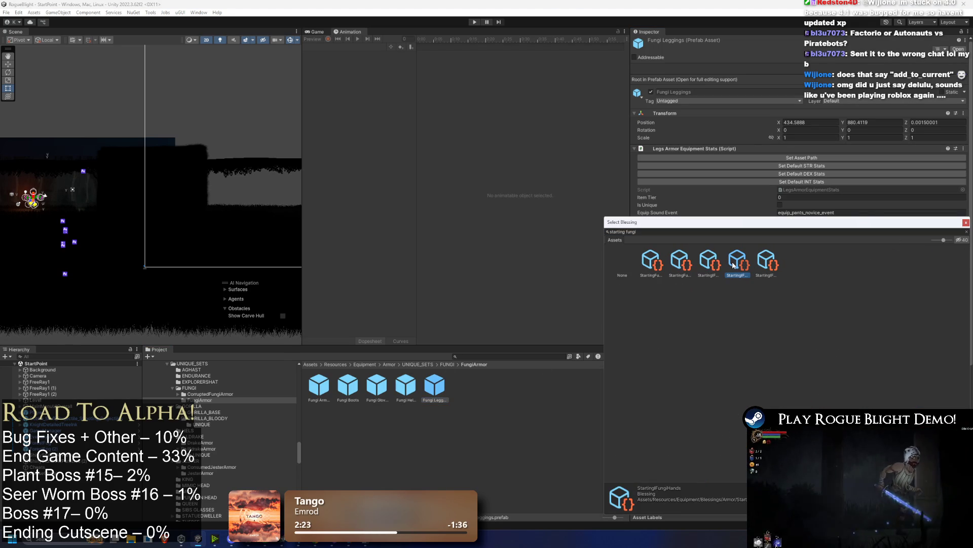
{"action": "key", "text": "Left"}
{"action": "key", "text": "Left"}
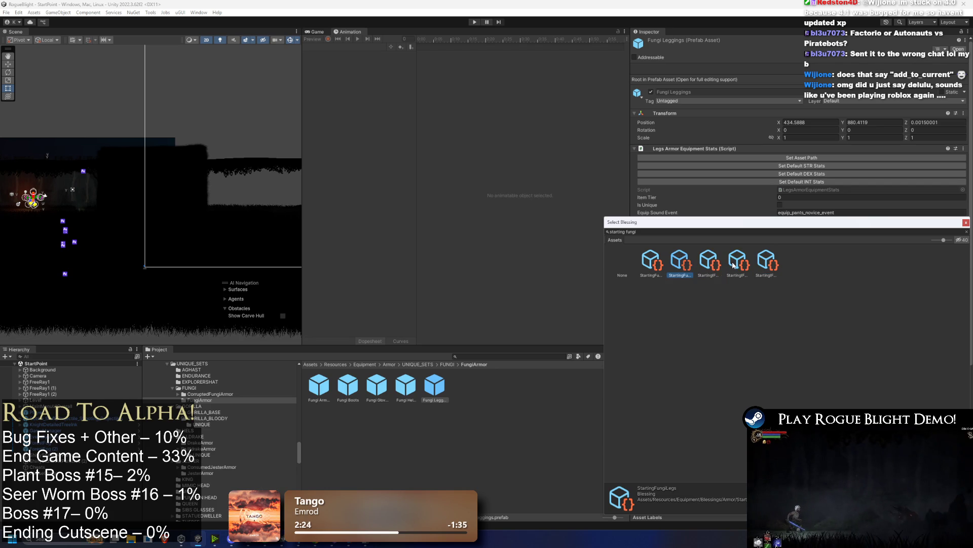
{"action": "key", "text": "Return"}
Step: Review the Helmet, Gloves, Boots and Armor blessings, then locate the StartingBlightLady blessing assets
{"action": "left_click", "coordinate": [415, 387]}
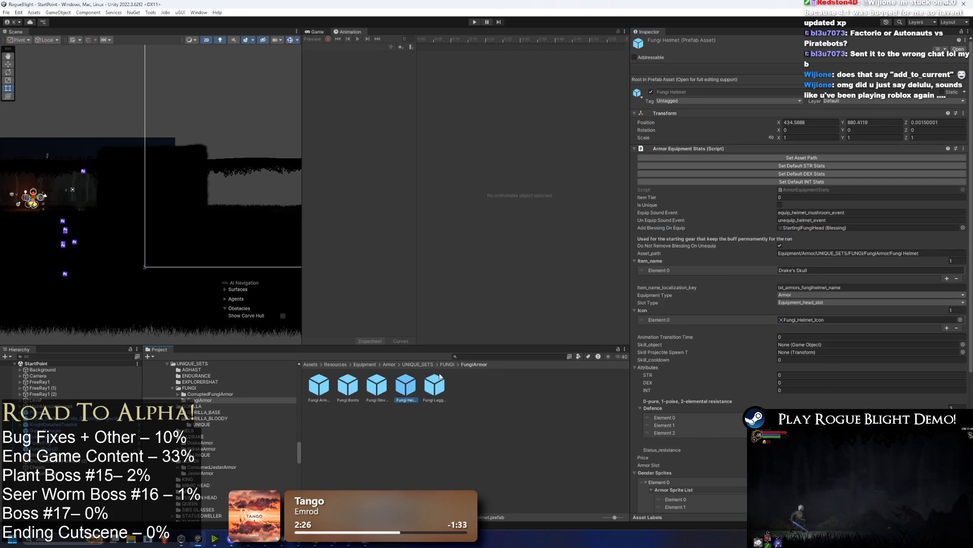
{"action": "key", "text": "Left"}
{"action": "key", "text": "Left"}
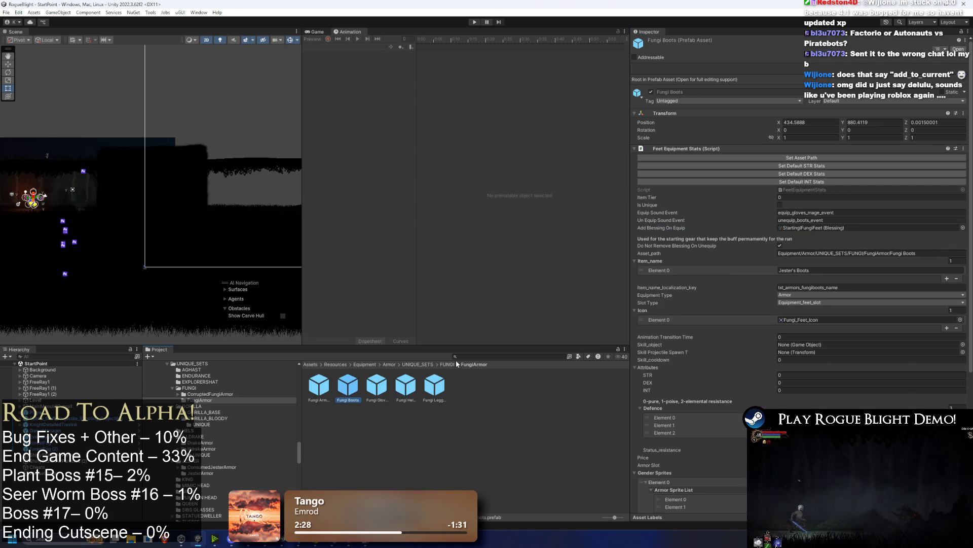
{"action": "key", "text": "Left"}
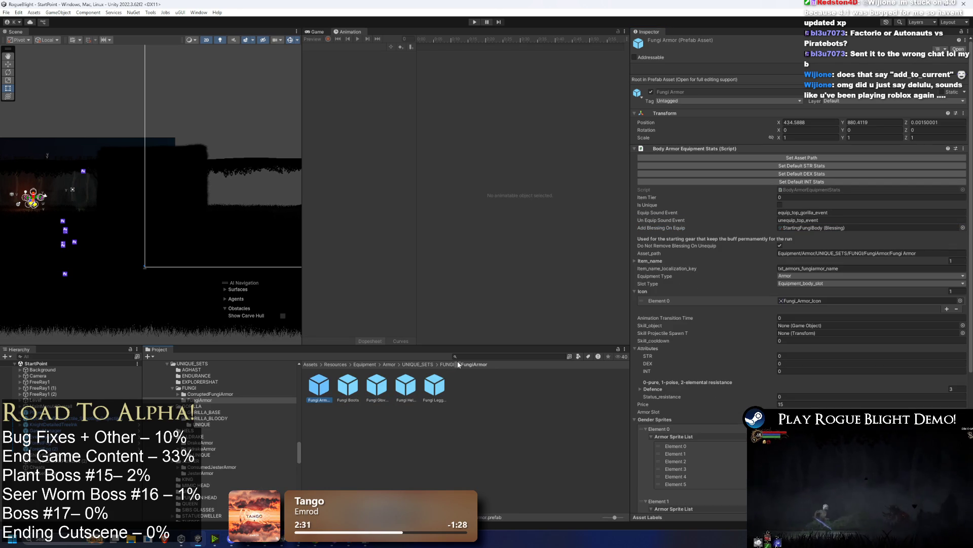
{"action": "scroll", "coordinate": [887, 366], "scroll_direction": "down", "scroll_amount": 5}
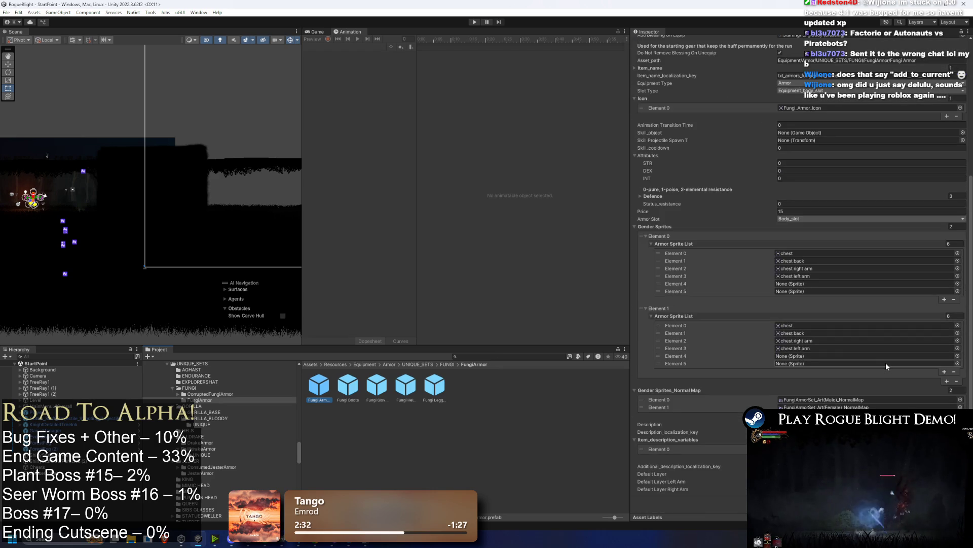
{"action": "left_click", "coordinate": [362, 389]}
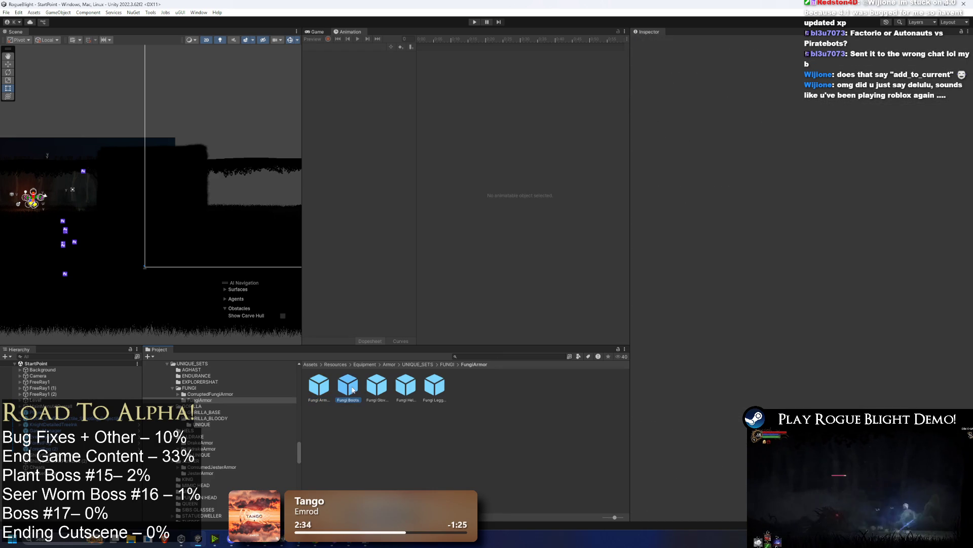
{"action": "key", "text": "Left"}
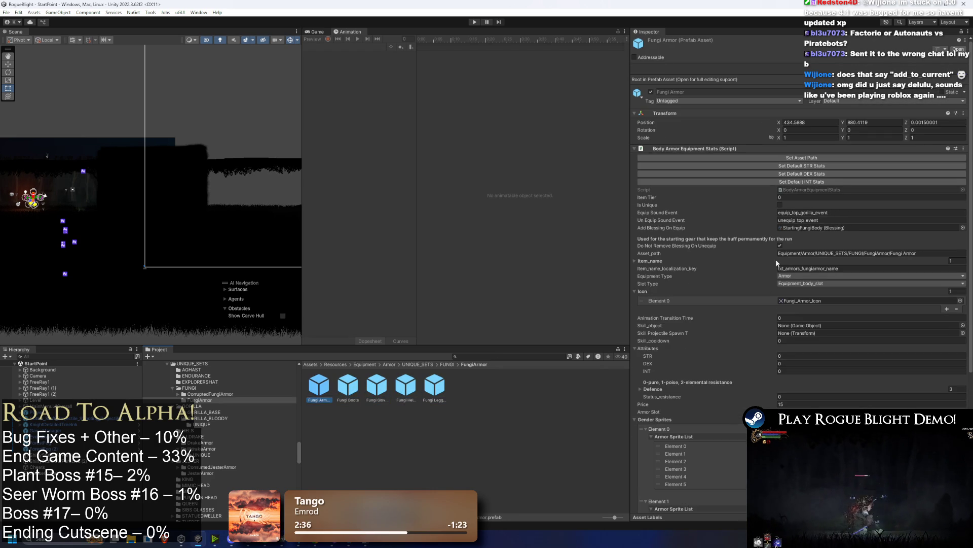
{"action": "left_click", "coordinate": [820, 228]}
{"action": "left_click", "coordinate": [353, 392]}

· · · ·

◆ Problem to solve
All of the material is to be reproduced verbatim, pictures excluded.

◆ Answer to the exercise
{"action": "key", "text": "Left"}
{"action": "key", "text": "Left"}
{"action": "key", "text": "Return"}
Step: Review the Helmet, Gloves, Boots and Armor blessings, then locate the StartingBlightLady blessing assets
{"action": "left_click", "coordinate": [415, 387]}
{"action": "key", "text": "Left"}
{"action": "key", "text": "Left"}
{"action": "key", "text": "Left"}
{"action": "scroll", "coordinate": [887, 366], "scroll_direction": "down", "scroll_amount": 5}
{"action": "left_click", "coordinate": [362, 389]}
{"action": "key", "text": "Left"}
{"action": "left_click", "coordinate": [820, 228]}
{"action": "left_click", "coordinate": [353, 392]}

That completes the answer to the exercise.